[Supplied information — start]

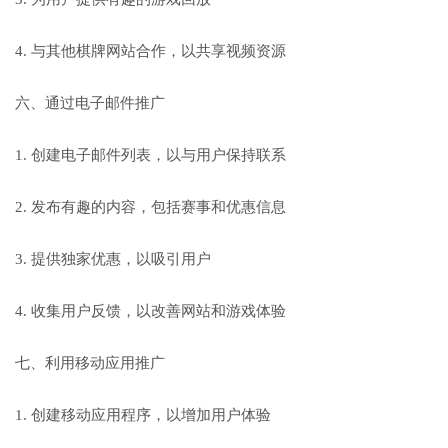
4. 与其他棋牌网站合作，以共享视频资源
六、通过电子邮件推广
1. 创建电子邮件列表，以与用户保持联系
2. 发布有趣的内容，包括赛事和优惠信息
3. 提供独家优惠，以吸引用户
4. 收集用户反馈，以改善网站和游戏体验
七、利用移动应用推广
1. 创建移动应用程序，以增加用户体验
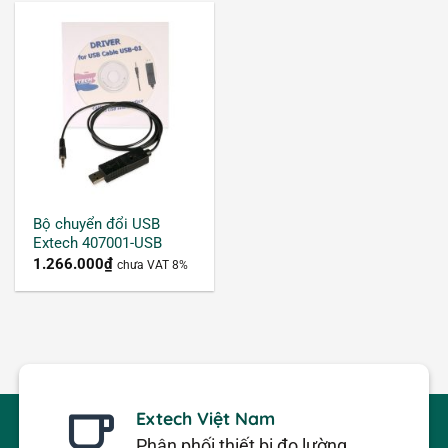
Bộ chuyển đổi USB
Extech 407001-USB
1.266.000
₫
chưa VAT 8%
Extech Việt Nam
Phân phối thiết bị đo lường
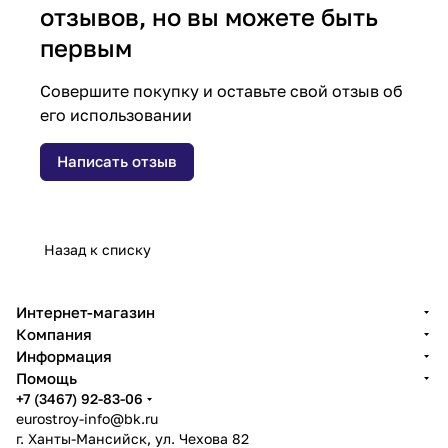
отзывов, но вы можете быть
первым
Совершите покупку и оставьте свой отзыв об
его использовании
Написать отзыв
Назад к списку
Интернет-магазин
Компания
Информация
Помощь
+7 (3467) 92-83-06
eurostroy-info@bk.ru
г. Ханты-Мансийск, ул. Чехова 82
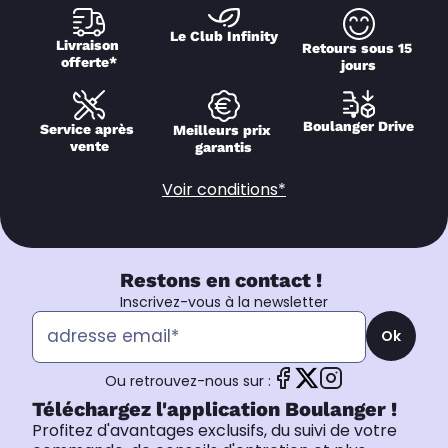
Le Club Infinity
Livraison 
Retours sous 15 
offerte*
jours
Boulanger Drive
Service après 
Meilleurs prix 
vente
garantis
Voir conditions*
Restons en contact !
Inscrivez-vous à la newsletter
Ok
Ou retrouvez-nous sur :
Téléchargez l'application Boulanger !
Profitez d'avantages exclusifs, du suivi de votre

[Supplied information — finish]

#### [Task objective]
Where the string "Boulanger" shows up in the listing above, copy the line that holds it.

#### [Response to this exercise]
Boulanger Drive
Téléchargez l'application Boulanger !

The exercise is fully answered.